------ Texto fornecido

Frente do agro pede liberação de rodovias para cargas vivas, ração e ambulâncias
Por Roberto Samora e Ana Mano e Andre Romani
SÃO PAULO (Reuters) – A Frente Parlamentar da Agropecuária (FPA) considera que manifestantes que bloquearam rodovias em várias partes do país devido à insatisfação com os resultados das eleições de domingo precisam abrir caminho para produtos básicos, cargas vivas e ração, segundo nota divulgada nesta segunda-feira.
A frente, um dos mais importantes grupos do Congresso Nacional, disse que “entende que o momento é delicado e respeita o direito constitucional à manifestação, porém ressalta que o caminho das paralisações de nossas rodovias impacta diretamente os consumidores brasileiros, no possível desabastecimento e em toda a cadeia produtiva rural do país”.
“Fazemos um apelo para que as rodovias sejam liberadas para cargas vivas, ração, ambulâncias e outros produtos de primeira necessidade e/ou perecíveis”, acrescentou o comunicado, sem citar os motivos das manifestações.
Os protestos com bloqueios de estradas após a vitória do petista Luiz Inácio Lula da Silva contra Jair Bolsonaro atingiram o Mato Grosso, Paraná, Santa Catarina, entre outros importantes Estados com forte produção agropecuária do Brasil.
O ministro das Comunicações, Fábio Faria, disse que Bolsonaro está discutindo com o advogado-geral da União, Bruno Bianco, medidas para garantir o desbloqueio de rodovias federais.
Em Mato Grosso, maior produtor brasileiro de grãos e oleaginosas, as manifestações são espontâneas e não têm organização de entidades agropecuárias, mas elas refletiram a insatisfação com o resultado das eleições, disse o presidente da Federação da Agricultura e Pecuária do Estado (Famato), Normando Corral, à Reuters.

------------
------ Dados fornecidos

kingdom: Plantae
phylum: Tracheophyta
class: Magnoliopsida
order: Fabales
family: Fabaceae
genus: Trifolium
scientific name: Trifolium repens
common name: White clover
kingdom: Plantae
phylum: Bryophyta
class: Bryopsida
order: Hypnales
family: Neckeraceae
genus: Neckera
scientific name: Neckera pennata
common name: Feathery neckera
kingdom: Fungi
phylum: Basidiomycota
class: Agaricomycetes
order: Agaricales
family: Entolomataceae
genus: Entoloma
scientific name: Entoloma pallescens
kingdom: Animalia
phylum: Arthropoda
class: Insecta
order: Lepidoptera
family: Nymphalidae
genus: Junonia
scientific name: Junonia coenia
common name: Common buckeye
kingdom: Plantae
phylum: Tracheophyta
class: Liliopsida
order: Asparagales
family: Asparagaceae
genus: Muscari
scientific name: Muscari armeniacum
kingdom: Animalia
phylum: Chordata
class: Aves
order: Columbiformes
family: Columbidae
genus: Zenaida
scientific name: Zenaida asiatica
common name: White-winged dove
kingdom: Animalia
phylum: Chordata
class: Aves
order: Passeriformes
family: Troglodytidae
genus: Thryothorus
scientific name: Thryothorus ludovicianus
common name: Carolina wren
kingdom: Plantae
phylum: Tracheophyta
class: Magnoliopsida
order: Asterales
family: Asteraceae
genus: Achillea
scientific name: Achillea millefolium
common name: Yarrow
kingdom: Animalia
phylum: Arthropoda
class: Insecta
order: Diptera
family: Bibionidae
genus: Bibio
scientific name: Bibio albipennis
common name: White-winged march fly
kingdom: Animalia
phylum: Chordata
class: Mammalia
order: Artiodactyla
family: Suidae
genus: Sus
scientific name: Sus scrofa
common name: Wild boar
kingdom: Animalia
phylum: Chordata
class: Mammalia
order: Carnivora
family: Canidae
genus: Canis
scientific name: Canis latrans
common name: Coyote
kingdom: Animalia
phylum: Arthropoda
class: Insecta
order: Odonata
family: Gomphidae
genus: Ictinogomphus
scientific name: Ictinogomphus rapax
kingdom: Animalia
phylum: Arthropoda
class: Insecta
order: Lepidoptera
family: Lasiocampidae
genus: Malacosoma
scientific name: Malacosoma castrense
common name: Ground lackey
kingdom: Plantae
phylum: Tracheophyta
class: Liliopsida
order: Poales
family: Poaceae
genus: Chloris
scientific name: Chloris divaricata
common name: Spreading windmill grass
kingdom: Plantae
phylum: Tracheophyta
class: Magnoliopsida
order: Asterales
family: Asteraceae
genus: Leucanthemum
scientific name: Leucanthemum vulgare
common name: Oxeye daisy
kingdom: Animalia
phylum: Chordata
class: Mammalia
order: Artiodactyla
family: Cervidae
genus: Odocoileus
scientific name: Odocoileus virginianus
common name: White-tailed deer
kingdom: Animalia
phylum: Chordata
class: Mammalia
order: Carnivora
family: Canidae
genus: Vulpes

------------

__Exercícios propostos__.
**a.** Indique se cada afirmação abaixo está de acordo com a notícia sobre os bloqueios de rodovias, respondendo sim ou não e citando literalmente as palavras decisivas da notícia.
(i) A nota da FPA menciona os motivos das manifestações.
(ii) Os protestos com bloqueios de estradas chegaram ao Paraná.
(iii) Segundo Normando Corral, as manifestações em Mato Grosso são organizadas por entidades agropecuárias.
**b.** Responda às perguntas abaixo com base na notícia sobre os bloqueios de rodovias.
(i) Em que dia a nota da FPA foi divulgada?
(ii) Com quem Bolsonaro está discutindo medidas para desbloquear as rodovias federais?
(iii) Que entidade Normando Corral preside?
**c.** Por favor, prossiga com a notícia sobre os bloqueios de rodovias a partir do último parágrafo apresentado.

__Respostas por tarefa__.
**a.**
(i) Não: "sem citar os motivos das manifestações".
(ii) Sim: "atingiram o Mato Grosso, Paraná, Santa Catarina".
(iii) Não: "as manifestações são espontâneas e não têm organização de entidades agropecuárias".

**b.**
(i) Nesta segunda-feira.
(ii) Com o advogado-geral da União, Bruno Bianco.
(iii) A Federação da Agricultura e Pecuária do Estado (Famato).

**c.**
“É um movimento espontâneo, não com uma organização de alguma entidade, pelo que eu vi até agora”, disse o presidente da Famato.
A federação, que assim como boa parte do setor agropecuário apoiou o presidente Jair Bolsonaro em sua tentativa de reeleição, disse que apesar do descontentamento com o resultado “até agora não tem como contestar a legalidade do que ocorreu”.
“Até que provem o contrário, as eleições ocorreram de forma sem contestação nenhuma”, afirmou ele, lembrando que a eleição foi “radicalizada” desde o início e o resultado favorável a Luiz Inácio Lula da Silva teve “pequena margem”.
“Dá pra ver que temos um país dividido em suas opiniões. Mais do que nunca agora tem que ter bom senso, e aguardar o posicionamento, principalmente do presidente da República, que não teve sucesso na eleição”.
Segundo Corral, Bolsonaro deverá ter um posicionamento.
Protestos realizados por manifestantes apoiadores do presidente Jair Bolsonaro interditavam a BR-163 em Mato Grosso, assim como a Via Dutra, após o resultado do segundo turno das eleições.
A BR-277, uma das principais rodovias de acesso ao porto de Paranaguá, importante para exportação de commodities agrícolas e importação de produtos como fertilizantes, também foi bloqueada no início da tarde desta segunda-feira, informou a administradora Portos do Paraná, citando que não houve prejuízo imediato às operações da unidade.
“Em Paranaguá, a interdição ocorre no quilômetro 5 da rodovia, próximo ao Posto Aldo, em ambos os sentidos. De acordo com a Diretoria de Operações, pelo curto período de fechamento das vias, ainda não há reflexo nas operações portuárias”, disse a empresa pública, ressaltando que seguirá monitorando a situação junto à Polícia Rodoviária Federal (PRF).
Além da via de acesso a Paranaguá, há várias outras rodovias com bloqueios no Paraná, um dos maiores produtores de grãos do Brasil, segundo a PRF.
No porto de Santos, o maior do Brasil, o movimento de cargas não tinha impacto dos protestos.
Geralmente, os portos contam com estoques e impactos de protestos levam algum tempo para serem sentidos.
Para Corral, da Famato, os atos podem atrapalhar o escoamento da produção, dependendo da duração.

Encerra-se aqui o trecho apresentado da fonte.